Aldatmayı kadınlar ve erkekler farklı yaşıyor! (İlginç araştırma)

Cinsel Sağlık Enstitüsü Derneği (CİSED) Genel Başkanı psikoterapist Dr. Cem Keçe: Aldatmayı kadınlar ve erkekler farklı yaşıyor. Aldatma ve sadakatsizlik aynı şey değildir. Evliliklerin yüzde 50’si iflas ediyor! Aldatan ve aldatılan bir toplum haline geldik.

Aldatmayı kadınlar ve erkekler farklı yaşıyor aldatma araştırması cised cem keçe

Cinsel Sağlık Enstitüsü Derneği (CİSED)’nin hem internet üzerinden hem de yüz yüze yapılan anket çalışmasının verilerine göre Türkiye’de erkeklerin yaklaşık yüzde 58’i, kadınların ise yaklaşık yüzde 40’ı evlilikleri süresince en az bir kere olmak üzere evlilik dışı ilişki yaşıyor. İstatistikler, cinsiyetlere göre aldatma oranlarının her geçen yıl artış gösterdiğini ve erkeklerin yaşları ilerledikçe kadınların ise genç yaşlarda aldatma eğilimi gösterdiğini ortaya koyuyor.

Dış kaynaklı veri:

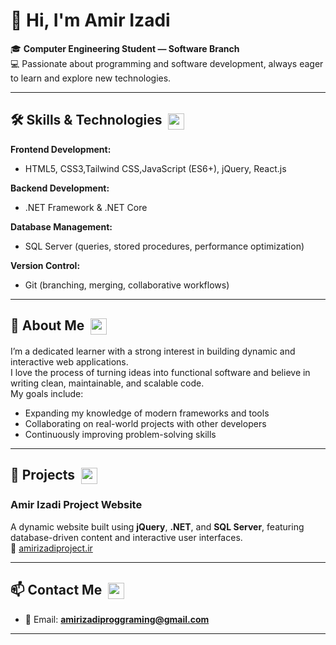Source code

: # 👋 Hi, I'm Amir Izadi  

🎓 **Computer Engineering Student — Software Branch**  
💻 Passionate about programming and software development, always eager to learn and explore new technologies.  

---

## 🛠 Skills & Technologies <img src="https://cdn-icons-png.flaticon.com/512/2103/2103626.png" width="26" style="vertical-align:middle; margin-left:5px"/>  

**Frontend Development:**  
- HTML5, CSS3,Tailwind CSS,JavaScript (ES6+), jQuery, React.js  

**Backend Development:**  
- .NET Framework & .NET Core  

**Database Management:**  
- SQL Server (queries, stored procedures, performance optimization)  

**Version Control:**  
- Git (branching, merging, collaborative workflows)  

---

## 🌱 About Me <img src="https://cdn-icons-png.flaticon.com/512/3135/3135715.png" width="26" style="vertical-align:middle; margin-left:5px"/>  

I’m a dedicated learner with a strong interest in building dynamic and interactive web applications.  
I love the process of turning ideas into functional software and believe in writing clean, maintainable, and scalable code.  
My goals include:  
- Expanding my knowledge of modern frameworks and tools  
- Collaborating on real-world projects with other developers  
- Continuously improving problem-solving skills  

---

## 🚀 Projects <img src="https://cdn-icons-png.flaticon.com/512/4140/4140048.png" width="26" style="vertical-align:middle; margin-left:5px"/>  

### **Amir Izadi Project Website**  
A dynamic website built using **jQuery**, **.NET**, and **SQL Server**, featuring database-driven content and interactive user interfaces.  
🔗 [amirizadiproject.ir](http://amirizadiproject.ir)  

---


## 📫 Contact Me <img src="https://cdn-icons-png.flaticon.com/512/646/646094.png" width="26" style="vertical-align:middle; margin-left:5px"/>  

- 📧 Email: **amirizadiproggraming@gmail.com** 

---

Aldatmayı kadınlar ve erkekler farklı yaşıyor

CİSED Genel Başkanı Psikoterapist Dr. Cem Keçe aldatma rakamlarının aslında daha yüksek olduğunu, fakat araştırma sonuçlarına yansımadığını belirterek şöyle söyledi:


“Ne yazık ki toplumumuzda aldatma hızla kanayan bir yara haline geldi. Sadakatsizliğin ve aldatmanın bağlılık hissetmemek, yalan söylemek, kıyaslama yapmak, sözünü tutmamak, sırları ifşa etmek ve sır saklamak, bencillik, adaletsizlik, saygısızlık, soğukluk, güvensizlik ve bir başkasına daha çok güvenmek, evliliğe, yeni doğacak çocuğa, yakın bir ilişkiye vb. hazır olmadığını söylemek gibi ‘bilinmeyen’ türleri, ‘bilinen’ türlerine yani cinsel, duygusal, sanal sadakatsizliklere ve aldatmalara zemin hazırlar.

Ayrıca erkeklerin bir kısmı evlilik dışı bir partnerle sadece bir kere yaşanılan cinsel ilişkiyi aldatma olarak görmüyor. Kadınların bir kısmı ise cinsellik olmayan bir evlilik dışı ilişkiyi aldatma olarak kabul etmek istemiyor. Toplumumuzda erkeklerin genelinde aldatma, evlilik ile eşzamanlı sürdürülen bir başka ilişki olarak algılanıyor. Sadakatsizliği cinsellik öncesi evrede bırakma eğiliminde olan kadınlar ise gizli bir yemeği, duygusal yazışmaları, sarılmaları aldatma olarak adlandırmayarak vicdanını rahatlatmak istiyor.”

Dr. Cem Keçe
Dr. Cem Keçe

Sadakatsizlik nedir?

Toplumun aldatma tanımını kendi menfaatleri doğrultusunda çarpıttığını vurgulayan Dr. Cem Keçe, sadakatsizliği şöyle tanımladı:

“Sadakatsizlik; mevcut eşin veya partnerin bilgisi veya izni veya rızası olmadan üçüncü bir kişi veya kişilerle bir veya birden fazla yaşanan duygusal ve/veya cinsel ilişkidir, yakınlaşmadır, en özel ve en değerli olması gereken ve hayatın merkezine alınması gereken partnere bu değerin verilmemesidir.”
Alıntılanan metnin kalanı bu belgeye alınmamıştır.